¡Qué miedo da el miedo! Y ellos por él estaban como muertos. ¿Dónde iban a ir? ¡Eran galileos! ¿Cómo salir a la calle después de lo que habían hecho a Jesús? ¡Miedo! Ese sentimiento que encoge el cuerpo, confunde la mente y congela el alma. Mejor estar encerrados con las puertas bien echadas. Encerrados para sobrevivir en la creencia de que no había salida en algo que nunca acabaría.
Y en esa situación tienen la experiencia del Resucitado. Él “atraviesa” las puertas de su terror y les dice: “Paz a vosotros”. Esa paz que caracterizaba a Jesús en su vida y en su pasión, es la que se les ofrecía. Sintieron cómo el invierno pasaba y llegaba la primavera a sus corazones; cómo los nubarrones del miedo dejaban un claro para que les llegara un rayo de fortaleza y esperanza. Era necesario abrir las puertas para continuar la misión que el Padre había encomendado a Jesús, y que ahora, era la suya. Para ello necesitarían al Espíritu: para abrirles el entendimiento, para alentar su sentido, para insuflar su valentía y audacia.
Pero no todos estaban. Tomás, ¿qué estaría haciendo? No lo sabemos; pero era lógico que se estuviera buscando la vida. Había que empezar de nuevo, ¿no? Tomás era el hombre desencantado, asustado, presionado por la situación. Ya había sufrido mucho como para hacer caso de lo que dicen que habían visto. La vida le había dado un palo tal que volver a creer en Jesús necesitaba verificación.
Días después se vuelve a repetir la escena. Tomás estaba allí. Jesús lo mira y se hace cargo de su situación. Delante tiene a un hombre roto y descreído; aquel que llegó a animar al grupo a acompañar a Jesús a casa de Lázaro aunque tuvieran que morir. El Resucitado empatiza con aquello que Tomás vive, se da cuenta que necesita tocar. Y le ofrece sus manos y su costado. De nuevo, la misericordia de Jesús es la que recompone a la persona. En vida, su entrañable misericordia, levantó a la pecadora, curó a los enfermos, integró a los excluidos y admitió en su mesa a los indeseados. Ahora, esa misma misericordia, es la que se abaja a Tomás para que éste pueda dar un paso más: el de creer sin ver. “Señor mío y Dios mío”. ¡Qué gran credo en tan pocas palabras! Como diría el Principito: “Lo esencial es invisible a los ojos”. Y en palabras del apóstol Pedro: “No habéis visto a Jesucristo, y lo amáis; no lo veis y creéis en él; y os alegráis con un gozo inefable y transfigurado, alcanzando así la meta de nuestra fe: nuestra propia salvación”.

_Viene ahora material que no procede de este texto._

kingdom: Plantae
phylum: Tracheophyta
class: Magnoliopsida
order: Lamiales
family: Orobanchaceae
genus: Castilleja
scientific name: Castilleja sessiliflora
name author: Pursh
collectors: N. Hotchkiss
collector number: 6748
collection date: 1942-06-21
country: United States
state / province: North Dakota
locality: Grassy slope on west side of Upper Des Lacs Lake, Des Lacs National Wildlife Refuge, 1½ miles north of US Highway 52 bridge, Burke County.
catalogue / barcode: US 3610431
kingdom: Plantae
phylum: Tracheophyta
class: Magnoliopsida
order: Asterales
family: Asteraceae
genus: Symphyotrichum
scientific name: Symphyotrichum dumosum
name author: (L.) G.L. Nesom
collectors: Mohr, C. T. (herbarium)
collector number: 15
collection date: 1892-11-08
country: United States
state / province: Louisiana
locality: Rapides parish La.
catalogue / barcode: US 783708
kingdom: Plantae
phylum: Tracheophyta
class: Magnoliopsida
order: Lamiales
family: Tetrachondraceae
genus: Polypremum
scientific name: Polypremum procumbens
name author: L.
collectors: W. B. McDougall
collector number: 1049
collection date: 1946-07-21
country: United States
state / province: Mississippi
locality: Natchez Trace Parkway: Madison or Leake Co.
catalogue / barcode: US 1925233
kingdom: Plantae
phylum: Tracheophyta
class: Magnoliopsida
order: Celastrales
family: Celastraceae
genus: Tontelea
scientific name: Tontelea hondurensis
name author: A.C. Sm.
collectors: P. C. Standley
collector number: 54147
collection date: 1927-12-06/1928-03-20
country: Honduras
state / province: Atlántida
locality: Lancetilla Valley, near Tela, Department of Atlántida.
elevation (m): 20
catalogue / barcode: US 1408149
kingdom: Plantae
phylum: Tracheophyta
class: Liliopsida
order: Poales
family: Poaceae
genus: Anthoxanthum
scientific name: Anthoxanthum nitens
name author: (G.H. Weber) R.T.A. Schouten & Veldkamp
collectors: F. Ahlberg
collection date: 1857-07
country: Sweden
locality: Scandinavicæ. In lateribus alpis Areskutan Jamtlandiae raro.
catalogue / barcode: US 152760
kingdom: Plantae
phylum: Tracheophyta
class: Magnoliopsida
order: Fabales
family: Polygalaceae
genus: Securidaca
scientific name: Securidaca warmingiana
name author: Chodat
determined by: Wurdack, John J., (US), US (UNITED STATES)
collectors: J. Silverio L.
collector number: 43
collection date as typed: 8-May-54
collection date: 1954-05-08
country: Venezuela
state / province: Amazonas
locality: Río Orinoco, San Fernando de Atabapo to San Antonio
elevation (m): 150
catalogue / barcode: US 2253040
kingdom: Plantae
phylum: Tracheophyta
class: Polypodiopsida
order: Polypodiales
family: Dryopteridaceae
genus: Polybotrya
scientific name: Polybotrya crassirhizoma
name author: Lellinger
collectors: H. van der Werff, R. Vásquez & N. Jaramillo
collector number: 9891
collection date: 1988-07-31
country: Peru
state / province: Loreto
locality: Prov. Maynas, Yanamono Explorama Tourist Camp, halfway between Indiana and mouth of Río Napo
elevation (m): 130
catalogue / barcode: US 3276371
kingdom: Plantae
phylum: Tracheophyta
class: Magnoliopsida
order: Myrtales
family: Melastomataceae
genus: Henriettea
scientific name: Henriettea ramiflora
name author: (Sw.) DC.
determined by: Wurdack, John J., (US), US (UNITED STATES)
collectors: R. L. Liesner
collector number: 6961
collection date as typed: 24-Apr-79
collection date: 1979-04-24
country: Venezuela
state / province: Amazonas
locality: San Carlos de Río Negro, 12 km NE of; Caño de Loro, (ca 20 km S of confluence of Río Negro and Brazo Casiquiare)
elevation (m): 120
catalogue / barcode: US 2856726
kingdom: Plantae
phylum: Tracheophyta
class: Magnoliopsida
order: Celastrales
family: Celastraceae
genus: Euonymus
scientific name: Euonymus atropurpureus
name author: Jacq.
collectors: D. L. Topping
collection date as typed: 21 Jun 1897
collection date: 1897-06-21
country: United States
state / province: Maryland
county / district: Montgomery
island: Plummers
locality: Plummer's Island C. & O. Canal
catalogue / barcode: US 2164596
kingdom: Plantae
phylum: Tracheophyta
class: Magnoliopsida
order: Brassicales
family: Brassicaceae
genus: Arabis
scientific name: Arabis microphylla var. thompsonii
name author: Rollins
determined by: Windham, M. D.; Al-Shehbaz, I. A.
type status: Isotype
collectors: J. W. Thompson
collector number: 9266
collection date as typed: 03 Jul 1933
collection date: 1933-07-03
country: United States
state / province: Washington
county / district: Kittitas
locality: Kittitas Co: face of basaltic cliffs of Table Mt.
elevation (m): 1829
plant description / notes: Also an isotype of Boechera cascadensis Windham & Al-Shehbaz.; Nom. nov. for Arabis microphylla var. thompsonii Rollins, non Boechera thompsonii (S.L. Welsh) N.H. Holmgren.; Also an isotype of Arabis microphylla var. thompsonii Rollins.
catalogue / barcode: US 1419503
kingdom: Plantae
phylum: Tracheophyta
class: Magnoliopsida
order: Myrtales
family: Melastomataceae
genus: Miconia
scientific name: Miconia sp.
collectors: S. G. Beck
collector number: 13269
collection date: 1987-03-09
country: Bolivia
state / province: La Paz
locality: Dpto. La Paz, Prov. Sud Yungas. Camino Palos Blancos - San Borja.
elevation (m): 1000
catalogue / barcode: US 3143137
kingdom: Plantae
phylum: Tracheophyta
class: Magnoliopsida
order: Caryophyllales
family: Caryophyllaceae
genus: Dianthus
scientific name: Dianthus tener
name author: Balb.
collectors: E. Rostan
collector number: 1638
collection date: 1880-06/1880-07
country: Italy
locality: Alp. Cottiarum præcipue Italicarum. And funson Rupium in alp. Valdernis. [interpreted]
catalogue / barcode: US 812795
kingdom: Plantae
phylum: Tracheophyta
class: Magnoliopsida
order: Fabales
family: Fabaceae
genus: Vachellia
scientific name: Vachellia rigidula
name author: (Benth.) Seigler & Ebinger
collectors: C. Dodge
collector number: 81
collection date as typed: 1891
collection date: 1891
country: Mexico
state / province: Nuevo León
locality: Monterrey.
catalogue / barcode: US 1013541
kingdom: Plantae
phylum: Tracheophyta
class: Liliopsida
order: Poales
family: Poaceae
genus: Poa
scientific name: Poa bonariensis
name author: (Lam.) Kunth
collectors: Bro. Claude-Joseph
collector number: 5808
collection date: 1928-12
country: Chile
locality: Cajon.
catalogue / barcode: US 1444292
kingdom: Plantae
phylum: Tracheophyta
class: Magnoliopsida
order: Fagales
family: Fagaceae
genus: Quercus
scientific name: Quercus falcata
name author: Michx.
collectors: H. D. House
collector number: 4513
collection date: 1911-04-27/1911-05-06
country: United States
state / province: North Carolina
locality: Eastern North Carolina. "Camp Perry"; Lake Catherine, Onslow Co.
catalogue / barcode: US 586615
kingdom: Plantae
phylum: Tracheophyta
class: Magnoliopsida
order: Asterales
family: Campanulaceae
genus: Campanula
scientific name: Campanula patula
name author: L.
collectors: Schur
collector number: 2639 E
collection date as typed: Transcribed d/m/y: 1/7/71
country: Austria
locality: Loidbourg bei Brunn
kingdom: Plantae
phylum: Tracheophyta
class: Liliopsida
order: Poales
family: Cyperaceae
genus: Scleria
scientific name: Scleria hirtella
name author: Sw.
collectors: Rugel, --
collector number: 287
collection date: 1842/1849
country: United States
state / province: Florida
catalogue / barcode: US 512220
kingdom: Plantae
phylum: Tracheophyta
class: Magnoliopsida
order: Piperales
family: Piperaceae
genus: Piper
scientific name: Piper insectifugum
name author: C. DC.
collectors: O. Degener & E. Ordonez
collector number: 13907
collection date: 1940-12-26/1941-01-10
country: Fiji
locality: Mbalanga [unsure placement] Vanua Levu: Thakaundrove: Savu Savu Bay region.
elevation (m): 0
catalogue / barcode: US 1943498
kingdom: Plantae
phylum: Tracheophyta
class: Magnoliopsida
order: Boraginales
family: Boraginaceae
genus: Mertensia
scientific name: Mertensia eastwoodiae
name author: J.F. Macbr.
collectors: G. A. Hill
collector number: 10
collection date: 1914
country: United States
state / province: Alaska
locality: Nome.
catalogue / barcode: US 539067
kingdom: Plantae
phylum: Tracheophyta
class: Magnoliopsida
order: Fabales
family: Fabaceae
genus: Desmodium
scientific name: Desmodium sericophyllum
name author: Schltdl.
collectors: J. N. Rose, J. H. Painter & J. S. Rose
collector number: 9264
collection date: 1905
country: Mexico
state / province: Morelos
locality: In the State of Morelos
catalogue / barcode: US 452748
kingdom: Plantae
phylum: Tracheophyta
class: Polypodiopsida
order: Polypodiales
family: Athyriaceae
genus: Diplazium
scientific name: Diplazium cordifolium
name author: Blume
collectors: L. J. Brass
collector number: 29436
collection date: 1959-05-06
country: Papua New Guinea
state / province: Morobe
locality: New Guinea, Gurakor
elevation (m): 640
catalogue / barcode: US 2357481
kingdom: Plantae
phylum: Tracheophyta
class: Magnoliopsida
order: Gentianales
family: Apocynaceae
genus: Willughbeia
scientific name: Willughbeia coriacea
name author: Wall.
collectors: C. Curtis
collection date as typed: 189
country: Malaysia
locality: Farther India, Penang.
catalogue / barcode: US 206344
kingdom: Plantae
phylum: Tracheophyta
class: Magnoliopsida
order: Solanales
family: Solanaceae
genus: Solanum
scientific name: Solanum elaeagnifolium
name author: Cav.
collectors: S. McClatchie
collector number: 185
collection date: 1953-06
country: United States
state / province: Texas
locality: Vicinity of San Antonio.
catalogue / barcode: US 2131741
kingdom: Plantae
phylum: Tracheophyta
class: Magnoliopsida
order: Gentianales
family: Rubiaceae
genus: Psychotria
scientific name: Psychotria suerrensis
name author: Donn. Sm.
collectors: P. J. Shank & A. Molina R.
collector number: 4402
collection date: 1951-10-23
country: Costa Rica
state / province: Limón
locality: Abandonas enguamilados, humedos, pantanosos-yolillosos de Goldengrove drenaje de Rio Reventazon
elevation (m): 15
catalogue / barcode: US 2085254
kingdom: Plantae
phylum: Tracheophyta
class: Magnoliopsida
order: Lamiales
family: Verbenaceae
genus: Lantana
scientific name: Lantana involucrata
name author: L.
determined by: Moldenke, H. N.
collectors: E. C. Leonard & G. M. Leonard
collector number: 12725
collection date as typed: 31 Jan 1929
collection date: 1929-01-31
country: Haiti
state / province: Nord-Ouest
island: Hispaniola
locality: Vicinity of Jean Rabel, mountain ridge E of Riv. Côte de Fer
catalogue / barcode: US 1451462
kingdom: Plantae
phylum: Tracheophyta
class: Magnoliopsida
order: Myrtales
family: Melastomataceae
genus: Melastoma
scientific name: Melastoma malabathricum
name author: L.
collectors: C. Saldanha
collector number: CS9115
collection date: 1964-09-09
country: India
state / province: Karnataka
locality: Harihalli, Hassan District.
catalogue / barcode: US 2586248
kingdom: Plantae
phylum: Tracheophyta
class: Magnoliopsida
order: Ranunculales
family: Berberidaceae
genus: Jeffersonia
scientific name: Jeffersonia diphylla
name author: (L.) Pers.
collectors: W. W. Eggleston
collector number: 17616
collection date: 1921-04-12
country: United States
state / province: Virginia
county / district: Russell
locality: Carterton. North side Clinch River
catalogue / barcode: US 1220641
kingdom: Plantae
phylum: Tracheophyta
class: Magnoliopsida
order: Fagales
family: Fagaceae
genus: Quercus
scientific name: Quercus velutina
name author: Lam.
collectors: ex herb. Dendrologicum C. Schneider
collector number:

Al Jesús de entrañas de misericordia le presentamos nuestros miedos y nuestras puertas cerradas. Y como comunidad creyente, presentamos las de la humanidad entera. Nosotros somos los asustados, los desencantados, los encerrados en nuestros miedos o en nuestro pueril orgullo y autosuficiencia. Como Tomás no nos sentimos reprochados en nuestra falta de fe, sino auxiliados por el Misericordioso que se asoma a nuestra existencia y nos dice: «Paz a vosotros”. Y nos da en su Espíritu lo que nos hace falta en cada momento para, no sólo no caer hundidos bajo la presión de nuestros miedos, sino para convertirnos en testigos de la Vida. Y apoyados y alentados los unos por los otros, como comunidad de pobres itinerantes, podemos decir “Señor mío y Dios mío”. Y se nos regala la misión de abrir sin miedo nuestras puertas para que otros, como Tomás en su momento, puedan reconocer al que tanto anhelaban en sus mismas resistencias.